Content starts

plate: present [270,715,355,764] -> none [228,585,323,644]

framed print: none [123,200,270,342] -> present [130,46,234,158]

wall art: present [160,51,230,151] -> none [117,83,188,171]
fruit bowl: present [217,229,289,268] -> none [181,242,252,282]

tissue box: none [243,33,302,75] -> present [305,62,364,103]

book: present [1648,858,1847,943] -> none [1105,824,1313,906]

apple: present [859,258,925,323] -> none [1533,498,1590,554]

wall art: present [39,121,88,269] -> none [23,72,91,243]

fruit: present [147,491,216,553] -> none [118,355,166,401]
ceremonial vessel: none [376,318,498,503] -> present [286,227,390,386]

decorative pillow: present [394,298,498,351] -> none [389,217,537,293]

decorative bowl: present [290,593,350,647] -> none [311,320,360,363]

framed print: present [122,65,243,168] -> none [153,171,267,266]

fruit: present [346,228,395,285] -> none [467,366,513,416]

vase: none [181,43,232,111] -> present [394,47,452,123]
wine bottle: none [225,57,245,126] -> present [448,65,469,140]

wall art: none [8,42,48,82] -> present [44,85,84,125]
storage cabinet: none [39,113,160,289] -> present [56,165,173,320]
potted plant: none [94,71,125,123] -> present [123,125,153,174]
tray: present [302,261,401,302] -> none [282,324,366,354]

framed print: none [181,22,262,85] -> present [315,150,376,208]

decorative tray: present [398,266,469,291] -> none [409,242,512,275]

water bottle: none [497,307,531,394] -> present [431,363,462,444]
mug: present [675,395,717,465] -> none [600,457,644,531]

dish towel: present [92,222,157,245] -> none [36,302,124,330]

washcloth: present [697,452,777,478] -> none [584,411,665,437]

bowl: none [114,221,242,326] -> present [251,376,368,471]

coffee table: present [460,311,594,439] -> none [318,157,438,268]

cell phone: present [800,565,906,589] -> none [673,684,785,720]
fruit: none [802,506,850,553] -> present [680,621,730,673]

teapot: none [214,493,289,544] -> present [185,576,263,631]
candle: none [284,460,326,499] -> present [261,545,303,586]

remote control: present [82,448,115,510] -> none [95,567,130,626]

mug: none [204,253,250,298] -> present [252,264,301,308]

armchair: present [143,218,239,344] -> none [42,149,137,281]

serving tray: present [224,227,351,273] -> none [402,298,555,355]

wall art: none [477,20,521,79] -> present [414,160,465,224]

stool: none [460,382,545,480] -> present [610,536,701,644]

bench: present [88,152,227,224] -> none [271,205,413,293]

Content ends

Problem statement –
Repeat all of the records verbatim, leaving nothing out.

Result –
plate: present [270,715,355,764] -> none [228,585,323,644]

framed print: none [123,200,270,342] -> present [130,46,234,158]

wall art: present [160,51,230,151] -> none [117,83,188,171]
fruit bowl: present [217,229,289,268] -> none [181,242,252,282]

tissue box: none [243,33,302,75] -> present [305,62,364,103]

book: present [1648,858,1847,943] -> none [1105,824,1313,906]

apple: present [859,258,925,323] -> none [1533,498,1590,554]

wall art: present [39,121,88,269] -> none [23,72,91,243]

fruit: present [147,491,216,553] -> none [118,355,166,401]
ceremonial vessel: none [376,318,498,503] -> present [286,227,390,386]

decorative pillow: present [394,298,498,351] -> none [389,217,537,293]

decorative bowl: present [290,593,350,647] -> none [311,320,360,363]

framed print: present [122,65,243,168] -> none [153,171,267,266]

fruit: present [346,228,395,285] -> none [467,366,513,416]

vase: none [181,43,232,111] -> present [394,47,452,123]
wine bottle: none [225,57,245,126] -> present [448,65,469,140]

wall art: none [8,42,48,82] -> present [44,85,84,125]
storage cabinet: none [39,113,160,289] -> present [56,165,173,320]
potted plant: none [94,71,125,123] -> present [123,125,153,174]
tray: present [302,261,401,302] -> none [282,324,366,354]

framed print: none [181,22,262,85] -> present [315,150,376,208]

decorative tray: present [398,266,469,291] -> none [409,242,512,275]

water bottle: none [497,307,531,394] -> present [431,363,462,444]
mug: present [675,395,717,465] -> none [600,457,644,531]

dish towel: present [92,222,157,245] -> none [36,302,124,330]

washcloth: present [697,452,777,478] -> none [584,411,665,437]

bowl: none [114,221,242,326] -> present [251,376,368,471]

coffee table: present [460,311,594,439] -> none [318,157,438,268]

cell phone: present [800,565,906,589] -> none [673,684,785,720]
fruit: none [802,506,850,553] -> present [680,621,730,673]

teapot: none [214,493,289,544] -> present [185,576,263,631]
candle: none [284,460,326,499] -> present [261,545,303,586]

remote control: present [82,448,115,510] -> none [95,567,130,626]

mug: none [204,253,250,298] -> present [252,264,301,308]

armchair: present [143,218,239,344] -> none [42,149,137,281]

serving tray: present [224,227,351,273] -> none [402,298,555,355]

wall art: none [477,20,521,79] -> present [414,160,465,224]

stool: none [460,382,545,480] -> present [610,536,701,644]

bench: present [88,152,227,224] -> none [271,205,413,293]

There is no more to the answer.